Closing five deals during the pandemic: what have we learned

Closing five deals during the pandemic: what have we learned
December 2020
What we've learned from completing 5 transactions through the pandemic
Chief Executive Officer

 

As the business environment moved into the first Covid-19 lockdown in March 2020, we expected investment flows would slow or freeze and braced ourselves for a ‘nuclear winter’ of capital formation. Encouragingly, the pandemic has accelerated transformation, with a shift of investment toward a decarbonised power system and electrified transport environment. Power markets, in particular, have had a ‘through the looking glass moment’. It has been a time when the supply of low-carbon generation has massively exceeded demand, the surplus of low-cost renewables has created the need for balancing transmission and distribution grids and there has been a dramatic drop in airline and terrestrial transport emissions. These dynamics have further confirmed investor commitment to the transition of a distributed, digital and decarbonised future.

So what did we learn from 5 completed engagements which transitioned over 1,000 MW of next-generation energy capacity and eMobility infrastructure? 

  1. This environment has confirmed what we already knew, namely that flexibility is at the core of the energy transition. Competitively priced renewable generation, especially solar PV and wind, has continued to come online while power demand had dropped, accelerating the generation mix from conventional to clean. This shift has increased pressures on grid operators to balance intermittent renewable sources, drawing upon batteries, flexible gas peakers and aggregated flexible industrial & commercial load to maintain grid stability.

  2. Markets are validating the strategic importance of execution platforms that support distributed energy. We can draw a distinct parallel with the telcoms transition from two decades ago. During the 1990s we witnessed a shift from circuit-switched communications (priced on time-and-distance, not unlike our kWh billing of energy) to a distributed, digital architecture spawning an array of value-added services that leverage today's broadband infrastructure. In a similar way, our industry is now pioneering digital energy platforms delivering value-added services including energy efficiency, EV charging, demand response and an array of other applications supporting customers’ journeys to net zero.

  3. The ‘economic rent’ in systems built around intermittent renewables is increasingly being harvested through integrated supply offerings with digitally aggregated balancing controls.

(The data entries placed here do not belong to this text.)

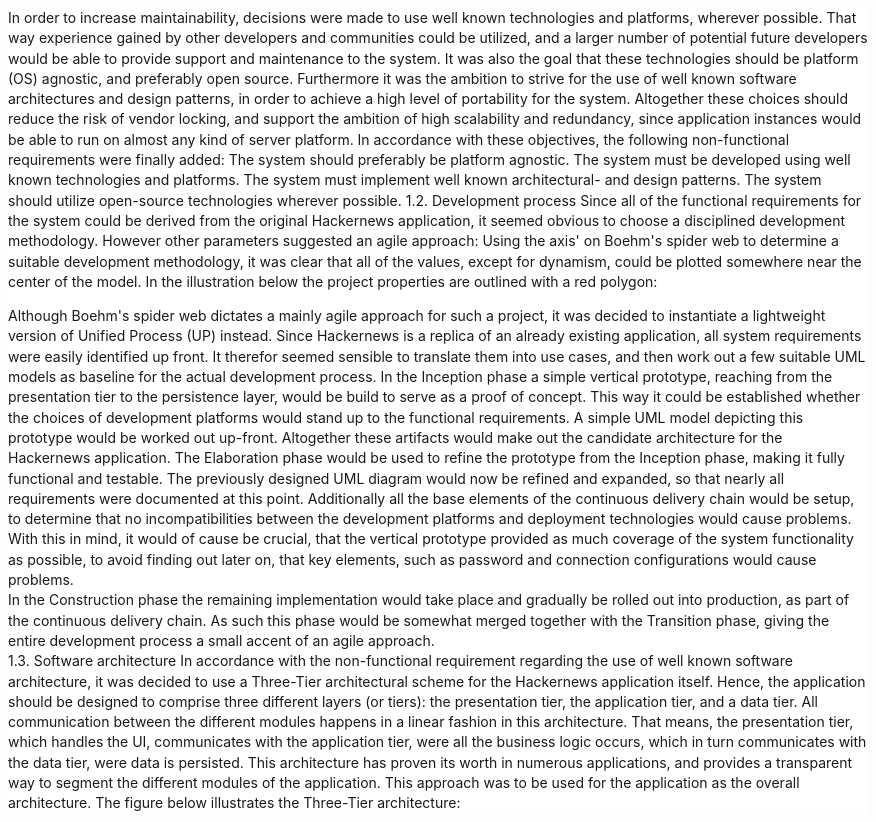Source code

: In order to increase maintainability, decisions were made to use well known technologies and platforms, wherever possible. That way experience gained by other developers and communities could be utilized, and a larger number of potential future developers would be able to provide support and maintenance to the system. It was also the goal that these technologies should be platform (OS) agnostic, and preferably open source. Furthermore it was the ambition to strive for the use of well known software architectures and design patterns, in order to achieve a high level of portability for the system. Altogether these choices should reduce the risk of vendor locking, and support the ambition of high scalability and redundancy, since application instances would be able to run on almost any kind of server platform. In accordance with these objectives, the following non-functional requirements were finally added:
The system should preferably be platform agnostic.
The system must be developed using well known technologies and platforms.
The system must implement well known architectural- and design patterns.
The system should utilize open-source technologies wherever possible.
1.2. Development process
Since all of the functional requirements for the system could be derived from the original Hackernews application, it seemed obvious to choose a disciplined development methodology. However other parameters suggested an agile approach: Using the axis' on Boehm's spider web to determine a suitable development methodology, it was clear that all of the values, except for dynamism, could be plotted somewhere near the center of the model. In the illustration below the project properties are outlined with a red polygon:

Although Boehm's spider web dictates a mainly agile approach for such a project, it was decided to instantiate a lightweight version of Unified Process (UP) instead. Since Hackernews is a replica of an already existing application, all system requirements were easily identified up front. It therefor seemed sensible to translate them into use cases, and then work out a few suitable UML models as baseline for the actual development process.
In the Inception phase a simple vertical prototype, reaching from the presentation tier to the persistence layer, would be build to serve as a proof of concept. This way it could be established whether the choices of development platforms would stand up to the functional requirements. A simple UML model depicting this prototype would be worked out up-front. Altogether these artifacts would make out the candidate architecture for the Hackernews application. 
The Elaboration phase would be used to refine the prototype from the Inception phase, making it fully functional and testable. The previously designed UML diagram would now be refined and expanded, so that nearly all requirements were documented at this point. Additionally all the base elements of the continuous delivery chain would be setup, to determine that no incompatibilities between the development platforms and deployment technologies would cause problems. With this in mind, it would of cause be crucial, that the vertical prototype provided as much coverage of the system functionality as possible, to avoid finding out later on, that key elements, such as password and connection configurations would cause problems.   
In the Construction phase the remaining implementation would take place and gradually be rolled out into production, as part of the continuous delivery chain. As such this phase would be somewhat merged together with the Transition phase, giving the entire development process a small accent of an agile approach.         
1.3. Software architecture
In accordance with the non-functional requirement regarding the use of well known software architecture, it was decided to use a Three-Tier architectural scheme for the Hackernews application itself. Hence, the application should be designed to comprise three different layers (or tiers): the presentation tier, the application tier, and a data tier. All communication between the different modules happens in a linear fashion in this architecture. That means, the presentation tier, which handles the UI,  communicates with the application tier, were all the business logic occurs, which in turn communicates with the data tier, were data is persisted. This architecture has proven its worth in numerous applications, and provides a transparent way to segment the different modules of the application. This approach was to be used for the application as the overall architecture. The figure below illustrates the Three-Tier architecture:
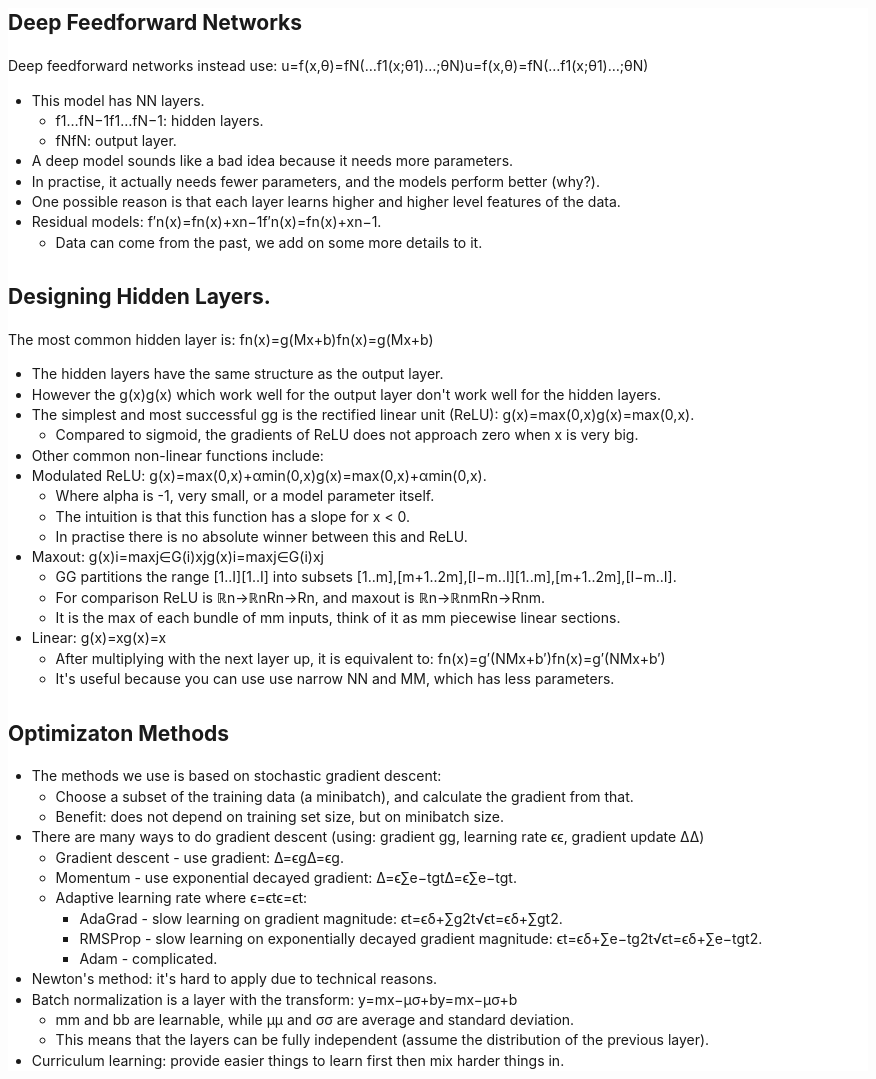 ## Deep Feedforward Networks

Deep feedforward networks instead use:
u=f(x,θ)=fN(…f1(x;θ1)…;θN)u=f(x,θ)=fN(…f1(x;θ1)…;θN)

- This model has NN layers.
    - f1…fN−1f1…fN−1: hidden layers.
    - fNfN: output layer.
- A deep model sounds like a bad idea because it needs more parameters.
- In practise, it actually needs fewer parameters, and the models perform better (why?).
- One possible reason is that each layer learns higher and higher level features of the data.
- Residual models: f′n(x)=fn(x)+xn−1f′n(x)=fn(x)+xn−1.
    - Data can come from the past, we add on some more details to it.

## Designing Hidden Layers.

The most common hidden layer is:
fn(x)=g(Mx+b)fn(x)=g(Mx+b)

- The hidden layers have the same structure as the output layer.
- However the g(x)g(x) which work well for the output layer don't work well for the hidden layers.
- The simplest and most successful gg is the rectified linear unit (ReLU): g(x)=max(0,x)g(x)=max(0,x).
    - Compared to sigmoid, the gradients of ReLU does not approach zero when x is very big.
- Other common non-linear functions include:
- Modulated ReLU: g(x)=max(0,x)+αmin(0,x)g(x)=max(0,x)+αmin(0,x).
    - Where alpha is -1, very small, or a model parameter itself.
    - The intuition is that this function has a slope for x < 0.
    - In practise there is no absolute winner between this and ReLU.
- Maxout: g(x)i=maxj∈G(i)xjg(x)i=maxj∈G(i)xj
    - GG partitions the range [1..I][1..I] into subsets [1..m],[m+1..2m],[I−m..I][1..m],[m+1..2m],[I−m..I].
    - For comparison ReLU is ℝn→ℝnRn→Rn, and maxout is ℝn→ℝnmRn→Rnm.
    - It is the max of each bundle of mm inputs, think of it as mm piecewise linear sections.
- Linear: g(x)=xg(x)=x
    - After multiplying with the next layer up, it is equivalent to: fn(x)=g′(NMx+b′)fn(x)=g′(NMx+b′)
    - It's useful because you can use use narrow NN and MM, which has less parameters.

## Optimizaton Methods

- The methods we use is based on stochastic gradient descent:
    - Choose a subset of the training data (a minibatch), and calculate the gradient from that.
    - Benefit: does not depend on training set size, but on minibatch size.
- There are many ways to do gradient descent (using: gradient gg, learning rate ϵϵ, gradient update ΔΔ)
    - Gradient descent - use gradient: Δ=ϵgΔ=ϵg.
    - Momentum - use exponential decayed gradient: Δ=ϵ∑e−tgtΔ=ϵ∑e−tgt.
    - Adaptive learning rate where ϵ=ϵtϵ=ϵt:
        - AdaGrad - slow learning on gradient magnitude: ϵt=ϵδ+∑g2t√ϵt=ϵδ+∑gt2.
        - RMSProp - slow learning on exponentially decayed gradient magnitude: ϵt=ϵδ+∑e−tg2t√ϵt=ϵδ+∑e−tgt2.
        - Adam - complicated.
- Newton's method: it's hard to apply due to technical reasons.
- Batch normalization is a layer with the transform: y=mx−μσ+by=mx−μσ+b
    - mm and bb are learnable, while μμ and σσ are average and standard deviation.
    - This means that the layers can be fully independent (assume the distribution of the previous layer).
- Curriculum learning: provide easier things to learn first then mix harder things in.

In a power market where renewables are driving costs down well below those of conventional generation, energy is getting cheaper. But the paradigm shift creates a need for balancing intermittent sources of power with storage, or aggregating power flows to deliver customers with power when they need it. We are seeing the emergence of new types of energy suppliers with services addressing electrified (or electrifying) fleets, integrated PV + storage, and aggregated pools of supply and demand. New suppliers are providing solutions based on digital controls.

We saw evidence of trends #1, #2 and #3 when we advised Alpiq AG and Anesco, respectively. In September we completed the sale by Alpiq of Flexitricity Ltd - a virtual power plant aggregator of UK behind-the-meter flexibility in the commercial & industrial segment with the largest front-of-meter grid-scale batteries platform - to Quinbrook Infrastructure Partners. We also advised Anesco Ltd - the largest independent renewables engineering services group in the UK, providing O&M services to over 1.1GW of solar and developing a pipeline of over 1.5GW of solar and storage - on two operating portfolio disposals. One was the ground-breaking Clayhill UK merchant co-located PV + storage development sold to EV charging group Gridserve. The other was the 81 MW operational grid-scale battery portfolio sold to LSE-listed Gore Street Capital Storage Fund PLC.

Similarly, reflecting trends #1 and #2, in October we completed the sale of Forsa Energy – a developer of a portfolio of flexible, distributed high-efficiency gas-powered peaker units that provide grid balancing services to integrate renewables - to Tiger Infrastructure Partners. 

 Lastly, we saw evidence of trends #2 and #3 through our Series B placement advisory for Greenbird AS - a tech company providing SaaS to power utilities - with investors focused on the integrated digital offering which serves global power utilities across three continents with 30 million meters under management.

We started focusing on capital flows into energy storage from 2014, arguably a bit early! And we started work in aggregated distributed flexible generation including VPPs in 2015. Now our thesis is playing out – that flexibility is at the core of tomorrow’s low carbon power markets. Our power system and electrified transport markets will continue to need storage, aggregation, distributed intelligence and digital controls. At Alexa Capital our goal has not changed - we continue to focus on accelerating capital flows toward a decarbonised future.